— SHORT PROBLEM —
Give back all the data exactly, line by line.

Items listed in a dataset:
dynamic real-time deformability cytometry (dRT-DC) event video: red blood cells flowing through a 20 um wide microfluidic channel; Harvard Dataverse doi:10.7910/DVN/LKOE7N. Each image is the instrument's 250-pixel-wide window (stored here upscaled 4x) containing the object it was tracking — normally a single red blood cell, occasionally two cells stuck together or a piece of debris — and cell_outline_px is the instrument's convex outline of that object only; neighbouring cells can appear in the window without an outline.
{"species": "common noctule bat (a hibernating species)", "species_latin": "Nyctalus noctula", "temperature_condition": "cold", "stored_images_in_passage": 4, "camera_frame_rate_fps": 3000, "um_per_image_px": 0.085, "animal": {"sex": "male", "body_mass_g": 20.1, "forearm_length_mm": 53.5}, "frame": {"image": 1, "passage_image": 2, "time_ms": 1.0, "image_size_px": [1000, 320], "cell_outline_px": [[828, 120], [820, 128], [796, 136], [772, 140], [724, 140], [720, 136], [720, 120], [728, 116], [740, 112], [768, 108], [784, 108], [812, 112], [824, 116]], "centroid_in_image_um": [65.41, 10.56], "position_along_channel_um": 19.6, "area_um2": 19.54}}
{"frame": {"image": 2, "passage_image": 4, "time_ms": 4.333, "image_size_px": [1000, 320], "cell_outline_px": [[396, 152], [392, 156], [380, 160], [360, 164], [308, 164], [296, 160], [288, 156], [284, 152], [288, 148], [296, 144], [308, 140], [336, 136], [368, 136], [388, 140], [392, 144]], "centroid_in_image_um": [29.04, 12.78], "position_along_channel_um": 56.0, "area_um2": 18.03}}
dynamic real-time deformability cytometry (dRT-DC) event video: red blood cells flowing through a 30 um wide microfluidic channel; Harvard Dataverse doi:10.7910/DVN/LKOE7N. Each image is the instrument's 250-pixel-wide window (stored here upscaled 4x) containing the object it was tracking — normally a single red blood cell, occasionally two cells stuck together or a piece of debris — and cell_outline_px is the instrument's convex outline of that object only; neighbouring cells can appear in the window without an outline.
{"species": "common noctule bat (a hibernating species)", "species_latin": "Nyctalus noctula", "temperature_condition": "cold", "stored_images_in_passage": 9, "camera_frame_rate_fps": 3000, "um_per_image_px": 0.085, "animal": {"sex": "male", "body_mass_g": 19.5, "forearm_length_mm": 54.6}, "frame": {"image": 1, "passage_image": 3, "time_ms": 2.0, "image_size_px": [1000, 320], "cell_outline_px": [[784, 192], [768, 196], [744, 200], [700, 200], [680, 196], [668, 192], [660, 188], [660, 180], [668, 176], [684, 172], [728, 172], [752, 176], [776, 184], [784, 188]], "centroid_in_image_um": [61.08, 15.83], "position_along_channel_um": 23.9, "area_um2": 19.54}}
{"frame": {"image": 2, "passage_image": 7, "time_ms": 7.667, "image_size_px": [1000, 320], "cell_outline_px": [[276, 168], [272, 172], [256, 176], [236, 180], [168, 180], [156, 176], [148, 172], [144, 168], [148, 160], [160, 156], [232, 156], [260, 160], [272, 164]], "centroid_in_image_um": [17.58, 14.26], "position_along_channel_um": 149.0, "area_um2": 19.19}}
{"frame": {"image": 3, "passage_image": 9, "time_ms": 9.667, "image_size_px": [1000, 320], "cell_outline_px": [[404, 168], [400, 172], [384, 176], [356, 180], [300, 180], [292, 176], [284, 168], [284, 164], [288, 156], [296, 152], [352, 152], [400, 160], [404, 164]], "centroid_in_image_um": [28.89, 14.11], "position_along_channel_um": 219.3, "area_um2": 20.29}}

— PROBLEM SOLUTION —
dynamic real-time deformability cytometry (dRT-DC) event video: red blood cells flowing through a 20 um wide microfluidic channel; Harvard Dataverse doi:10.7910/DVN/LKOE7N. Each image is the instrument's 250-pixel-wide window (stored here upscaled 4x) containing the object it was tracking — normally a single red blood cell, occasionally two cells stuck together or a piece of debris — and cell_outline_px is the instrument's convex outline of that object only; neighbouring cells can appear in the window without an outline.
{"species": "common noctule bat (a hibernating species)", "species_latin": "Nyctalus noctula", "temperature_condition": "cold", "stored_images_in_passage": 4, "camera_frame_rate_fps": 3000, "um_per_image_px": 0.085, "animal": {"sex": "male", "body_mass_g": 20.1, "forearm_length_mm": 53.5}, "frame": {"image": 1, "passage_image": 2, "time_ms": 1.0, "image_size_px": [1000, 320], "cell_outline_px": [[828, 120], [820, 128], [796, 136], [772, 140], [724, 140], [720, 136], [720, 120], [728, 116], [740, 112], [768, 108], [784, 108], [812, 112], [824, 116]], "centroid_in_image_um": [65.41, 10.56], "position_along_channel_um": 19.6, "area_um2": 19.54}}
{"frame": {"image": 2, "passage_image": 4, "time_ms": 4.333, "image_size_px": [1000, 320], "cell_outline_px": [[396, 152], [392, 156], [380, 160], [360, 164], [308, 164], [296, 160], [288, 156], [284, 152], [288, 148], [296, 144], [308, 140], [336, 136], [368, 136], [388, 140], [392, 144]], "centroid_in_image_um": [29.04, 12.78], "position_along_channel_um": 56.0, "area_um2": 18.03}}
dynamic real-time deformability cytometry (dRT-DC) event video: red blood cells flowing through a 30 um wide microfluidic channel; Harvard Dataverse doi:10.7910/DVN/LKOE7N. Each image is the instrument's 250-pixel-wide window (stored here upscaled 4x) containing the object it was tracking — normally a single red blood cell, occasionally two cells stuck together or a piece of debris — and cell_outline_px is the instrument's convex outline of that object only; neighbouring cells can appear in the window without an outline.
{"species": "common noctule bat (a hibernating species)", "species_latin": "Nyctalus noctula", "temperature_condition": "cold", "stored_images_in_passage": 9, "camera_frame_rate_fps": 3000, "um_per_image_px": 0.085, "animal": {"sex": "male", "body_mass_g": 19.5, "forearm_length_mm": 54.6}, "frame": {"image": 1, "passage_image": 3, "time_ms": 2.0, "image_size_px": [1000, 320], "cell_outline_px": [[784, 192], [768, 196], [744, 200], [700, 200], [680, 196], [668, 192], [660, 188], [660, 180], [668, 176], [684, 172], [728, 172], [752, 176], [776, 184], [784, 188]], "centroid_in_image_um": [61.08, 15.83], "position_along_channel_um": 23.9, "area_um2": 19.54}}
{"frame": {"image": 2, "passage_image": 7, "time_ms": 7.667, "image_size_px": [1000, 320], "cell_outline_px": [[276, 168], [272, 172], [256, 176], [236, 180], [168, 180], [156, 176], [148, 172], [144, 168], [148, 160], [160, 156], [232, 156], [260, 160], [272, 164]], "centroid_in_image_um": [17.58, 14.26], "position_along_channel_um": 149.0, "area_um2": 19.19}}
{"frame": {"image": 3, "passage_image": 9, "time_ms": 9.667, "image_size_px": [1000, 320], "cell_outline_px": [[404, 168], [400, 172], [384, 176], [356, 180], [300, 180], [292, 176], [284, 168], [284, 164], [288, 156], [296, 152], [352, 152], [400, 160], [404, 164]], "centroid_in_image_um": [28.89, 14.11], "position_along_channel_um": 219.3, "area_um2": 20.29}}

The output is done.